The CBO report said about two-thirds of the benefits from the cuts went to households in the top 20 percent, with an average income of $203,740.

People with earnings in the lowest 20 percent, which averaged $16,620, saw their effective tax rate fall to 5.2 percent from 6.7 percent, the CBO said. But Democrats said that meant their average tax cut was only $250.

Democrats said the CBO calculations, which they requested, confirm the view of independent tax analysts that the tax cuts enacted in 2001 and 2003 have heavily favored the wealthiest taxpayers.

"It is bad enough that George Bush has no plan to help middle-class families squeezed by declining wages and skyrocketing costs for healthcare, energy and college tuition," Kerry said in a statement.

"Now we find that he is deliberately stacking the deck against them. This is the straw that will break the back of middle-class families."

But Republicans said the CBO numbers showed Bush has provided tax relief for people of all income levels.

Rep.
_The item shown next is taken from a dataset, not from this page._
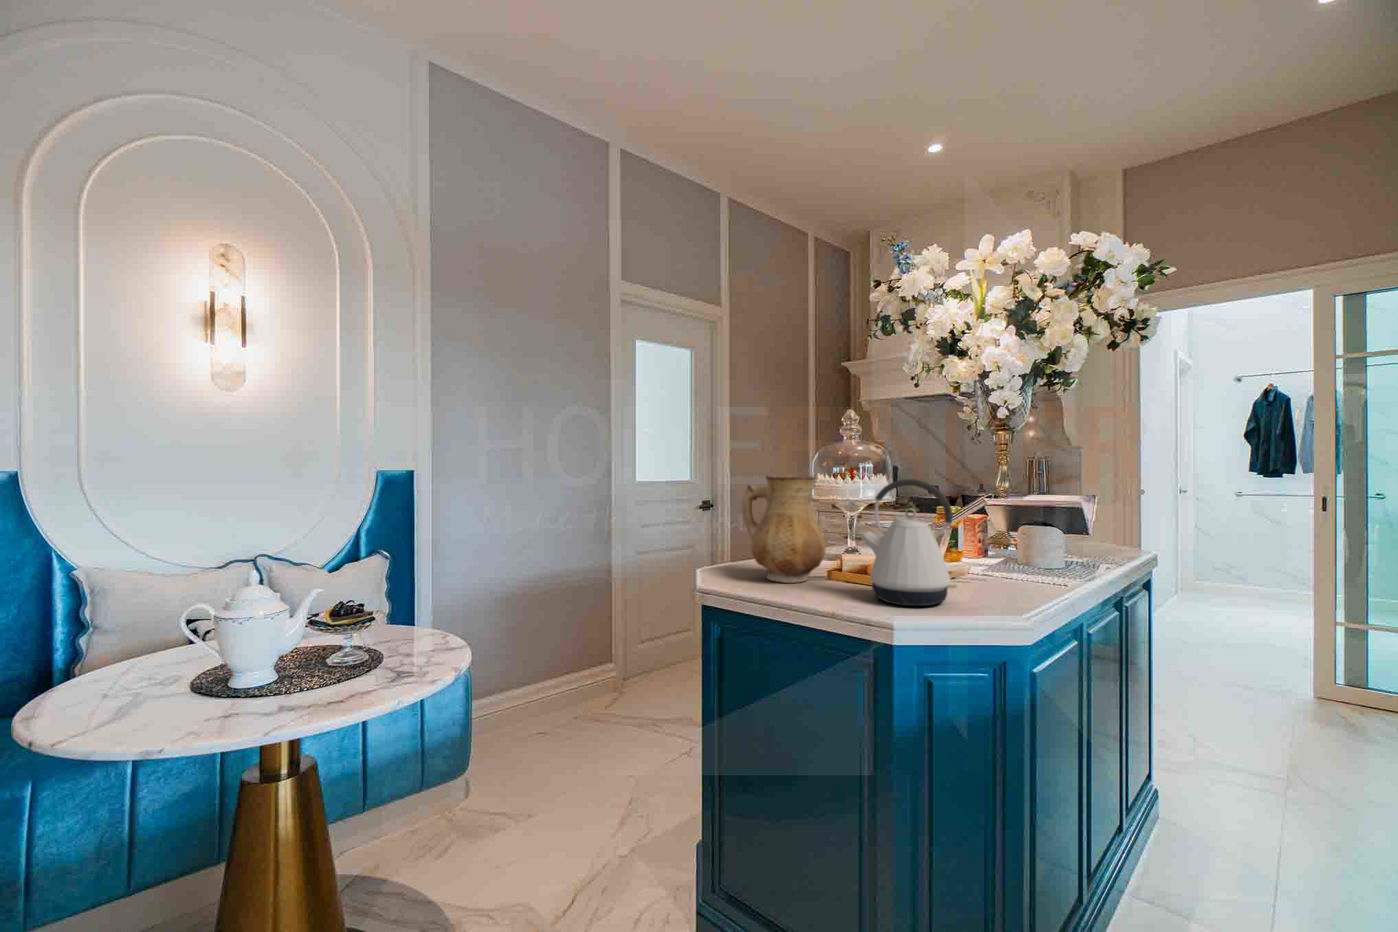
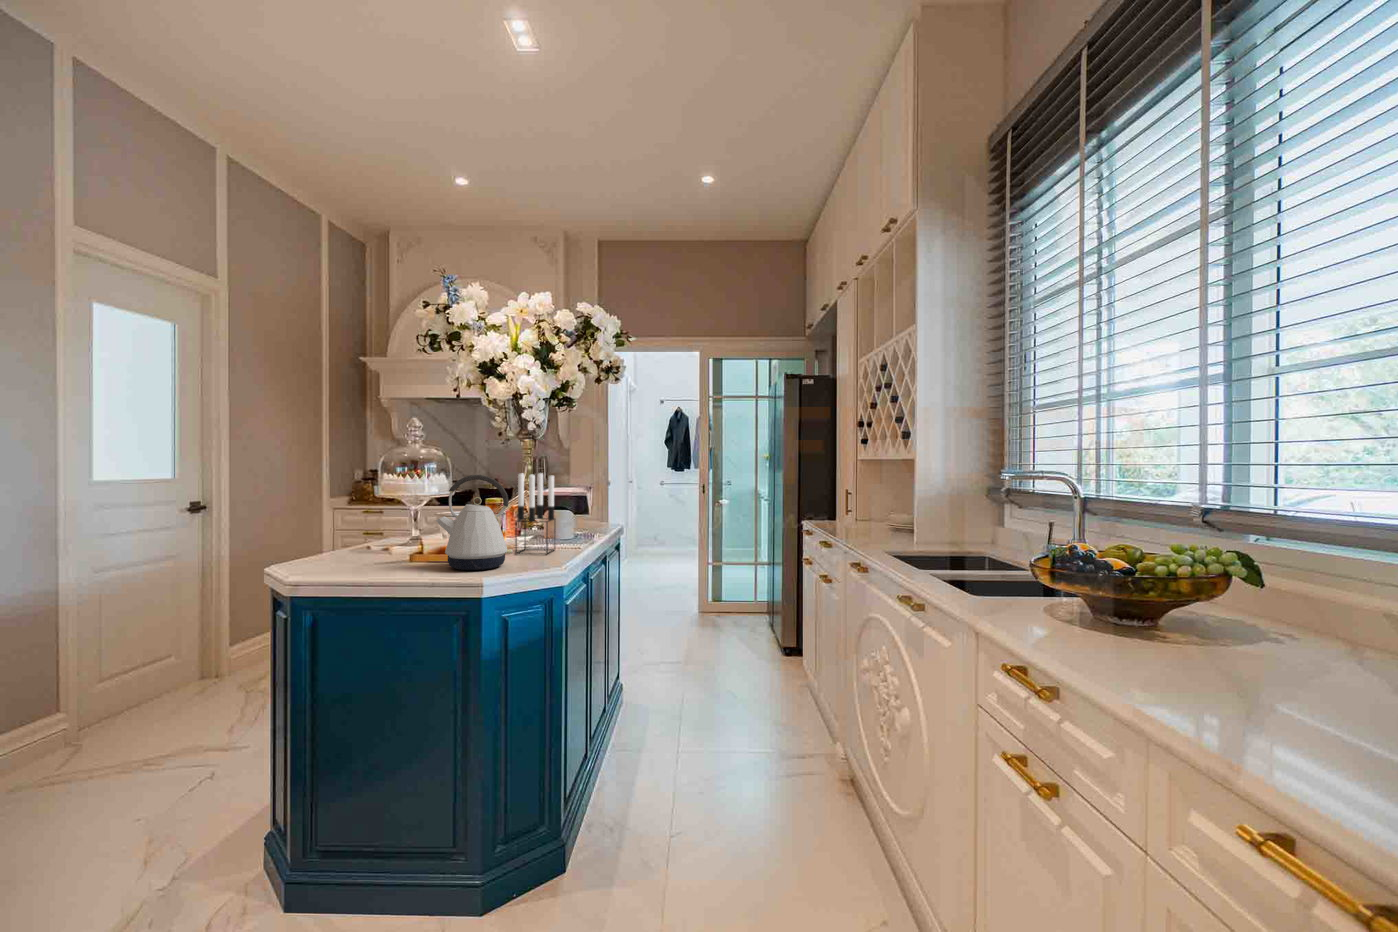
ceramic pitcher: present [742,475,826,583] -> none [315,473,399,568]
candle holder: none [971,476,1033,593] -> present [515,473,556,554]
Bill Thomas of California, chairman of the House of Representatives Ways and Means Committee, said the report showed Bush's tax cuts "have made the tax code more progressive and taxpayers across the income spectrum will be saddled with higher tax burdens if the tax cuts are not made permanent."

Bush has said the cuts provided crucial support to the U.S. economy after the Sept. 11 attacks and the three-year decline in U.S. stocks.

But Kerry, who wants to roll back the cuts for households whose incomes top $200,000 a year, has said the cuts did little for the economy, and helped cause the federal budget to swing from a more than $100 billion surplus in 2001 to a projected deficit exceeding $400 billion this year.